Purpose of the Study:
- To introduce EEG-Fest, a generalized few-shot learning model for driver drowsiness detection.
- To address limitations of previous algorithms, including small training sets and subject variability.
- To develop a robust system for accurate and reliable drowsiness assessment.
Main Methods:
- Proposed EEG-Fest: a generalized few-shot learning model.
- Few-shot classification for drowsiness level with minimal samples.
- Anomaly detection for identifying aberrant EEG signals.
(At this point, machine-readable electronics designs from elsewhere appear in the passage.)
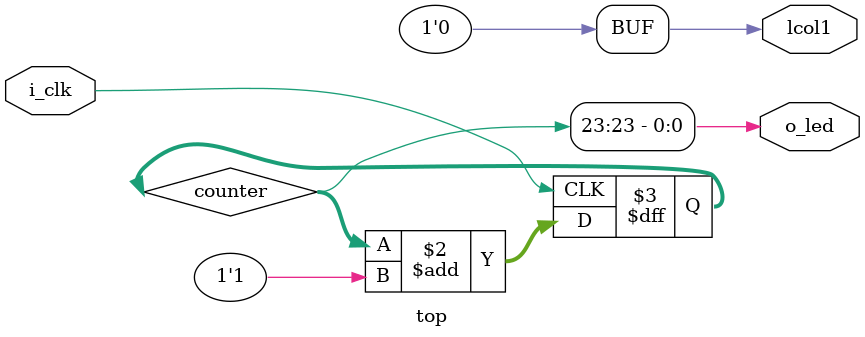
<source format=v>
`default_nettype  none

module top(i_clk, o_led, lcol1);
   parameter WIDTH = 24;
   input wire i_clk;
   output wire o_led;
   output wire lcol1;

   reg [WIDTH-1:0] counter;

   always @(posedge i_clk)
      counter <= counter + 1'b1;

   assign o_led = counter[WIDTH-1];
   assign lcol1 = 1'b0;
endmodule


</source>
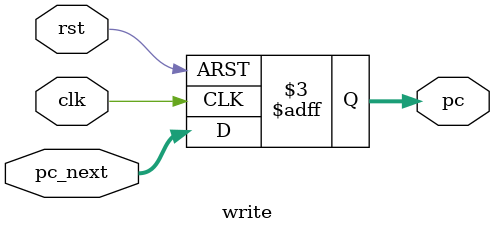
<source format=sv>
`include "define.vh"

module write(
	input logic clk,
	input logic rst,
	input logic [31:0] pc_next,
	output logic [31:0] pc
    );
	always @(negedge rst or posedge clk) begin
		if (rst == '0) begin
			pc <= 'h08000;
		end else begin
			pc <= pc_next;
		end
	end
endmodule

</source>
- Subject-independent classification framework.
Main Results:
- EEG-Fest successfully classifies drowsiness using few support samples.
- The model effectively identifies anomalous EEG signals.
- Achieved subject-independent classification, outperforming conventional EEG algorithms in cross-subject validation.
- Demonstrated superior performance in cross-subject validation compared to two conventional EEG algorithms.
Conclusions:
- EEG-Fest offers a novel and effective solution for driver drowsiness detection.
- The few-shot learning approach overcomes data limitations in EEG analysis.
- The model's ability to perform subject-independent classification enhances its practical applicability for road safety.